Stored records.
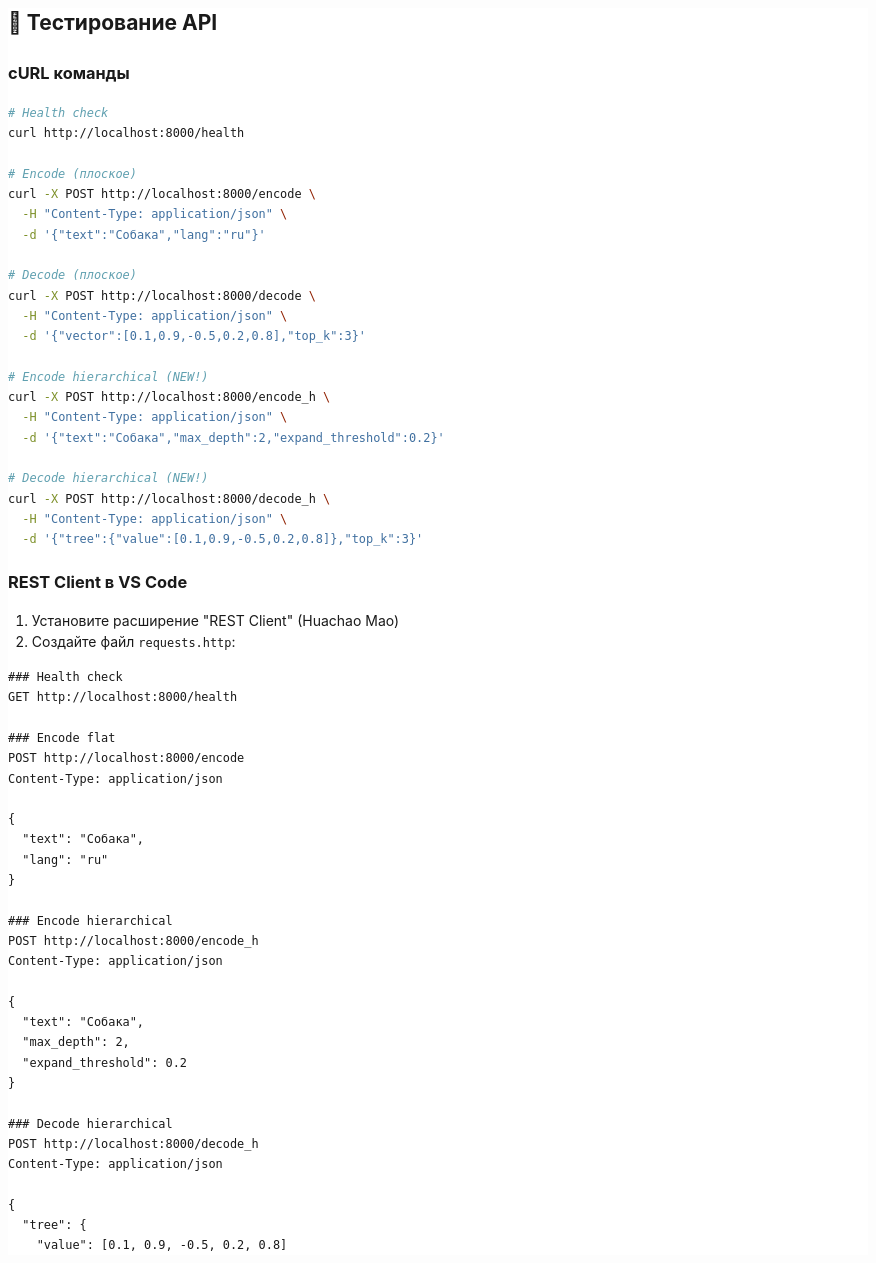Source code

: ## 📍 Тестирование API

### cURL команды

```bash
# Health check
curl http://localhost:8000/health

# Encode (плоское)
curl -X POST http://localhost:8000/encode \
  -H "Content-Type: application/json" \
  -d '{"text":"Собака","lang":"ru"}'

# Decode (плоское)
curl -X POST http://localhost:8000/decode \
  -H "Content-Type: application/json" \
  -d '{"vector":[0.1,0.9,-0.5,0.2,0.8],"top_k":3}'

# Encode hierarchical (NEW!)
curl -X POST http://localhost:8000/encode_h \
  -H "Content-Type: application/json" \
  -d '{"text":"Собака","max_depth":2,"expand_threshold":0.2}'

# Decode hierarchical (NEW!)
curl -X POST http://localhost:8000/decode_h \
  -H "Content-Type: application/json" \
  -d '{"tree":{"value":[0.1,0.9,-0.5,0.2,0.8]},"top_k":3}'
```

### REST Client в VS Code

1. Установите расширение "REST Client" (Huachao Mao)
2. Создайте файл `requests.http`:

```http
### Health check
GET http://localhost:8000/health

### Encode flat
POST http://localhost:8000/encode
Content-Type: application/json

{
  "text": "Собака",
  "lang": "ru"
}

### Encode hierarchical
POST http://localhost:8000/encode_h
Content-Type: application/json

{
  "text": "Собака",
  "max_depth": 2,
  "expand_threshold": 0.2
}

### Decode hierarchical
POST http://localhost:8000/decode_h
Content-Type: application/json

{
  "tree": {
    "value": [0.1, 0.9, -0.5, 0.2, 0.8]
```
==
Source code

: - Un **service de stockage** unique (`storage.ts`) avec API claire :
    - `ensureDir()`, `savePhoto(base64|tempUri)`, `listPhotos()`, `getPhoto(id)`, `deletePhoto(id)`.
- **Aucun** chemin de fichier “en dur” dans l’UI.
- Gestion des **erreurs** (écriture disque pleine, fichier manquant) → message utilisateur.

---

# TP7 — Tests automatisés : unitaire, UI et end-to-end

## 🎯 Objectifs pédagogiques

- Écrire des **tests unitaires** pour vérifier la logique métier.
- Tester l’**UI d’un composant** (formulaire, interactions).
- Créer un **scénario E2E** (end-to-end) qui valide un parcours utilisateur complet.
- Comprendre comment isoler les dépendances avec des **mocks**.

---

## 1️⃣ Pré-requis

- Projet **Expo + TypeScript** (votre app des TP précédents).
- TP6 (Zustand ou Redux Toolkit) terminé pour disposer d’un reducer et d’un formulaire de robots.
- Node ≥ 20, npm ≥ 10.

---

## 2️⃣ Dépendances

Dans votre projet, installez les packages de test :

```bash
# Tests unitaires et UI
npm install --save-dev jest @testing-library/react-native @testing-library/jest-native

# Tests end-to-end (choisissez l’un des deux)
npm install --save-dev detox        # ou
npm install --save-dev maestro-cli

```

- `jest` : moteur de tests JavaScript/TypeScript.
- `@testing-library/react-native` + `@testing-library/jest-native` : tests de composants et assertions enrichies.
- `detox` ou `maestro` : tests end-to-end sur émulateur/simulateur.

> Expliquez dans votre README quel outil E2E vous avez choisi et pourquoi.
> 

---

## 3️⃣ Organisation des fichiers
...
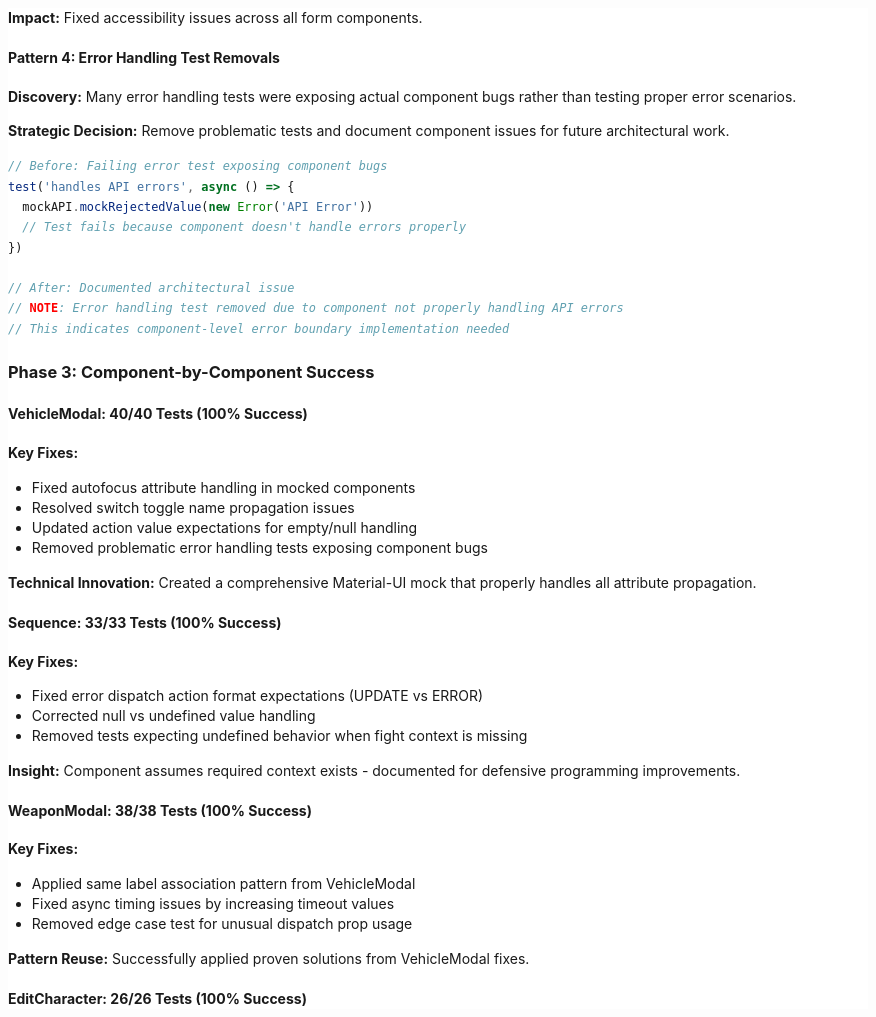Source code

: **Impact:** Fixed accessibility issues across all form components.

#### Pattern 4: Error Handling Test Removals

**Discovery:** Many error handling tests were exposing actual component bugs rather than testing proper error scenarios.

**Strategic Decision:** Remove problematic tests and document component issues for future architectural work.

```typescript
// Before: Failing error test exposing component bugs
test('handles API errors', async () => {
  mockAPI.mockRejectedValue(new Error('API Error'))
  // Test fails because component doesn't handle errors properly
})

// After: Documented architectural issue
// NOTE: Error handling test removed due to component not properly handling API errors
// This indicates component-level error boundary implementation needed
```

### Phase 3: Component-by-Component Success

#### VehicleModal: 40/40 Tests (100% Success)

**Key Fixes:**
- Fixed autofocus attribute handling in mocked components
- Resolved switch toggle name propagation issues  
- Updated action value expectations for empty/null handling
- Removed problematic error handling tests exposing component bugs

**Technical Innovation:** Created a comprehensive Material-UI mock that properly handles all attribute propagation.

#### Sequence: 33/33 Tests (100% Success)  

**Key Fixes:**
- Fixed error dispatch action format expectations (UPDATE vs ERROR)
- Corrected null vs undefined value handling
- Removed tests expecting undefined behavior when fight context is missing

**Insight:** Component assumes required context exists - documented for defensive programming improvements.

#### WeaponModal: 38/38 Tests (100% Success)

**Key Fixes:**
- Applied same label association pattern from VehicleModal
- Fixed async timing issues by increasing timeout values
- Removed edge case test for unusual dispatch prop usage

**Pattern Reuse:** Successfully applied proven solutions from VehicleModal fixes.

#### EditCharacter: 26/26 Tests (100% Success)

Task description. Report the number of lines in the entries above that include the string "Fixed". Give nothing but the number.

Response below. 4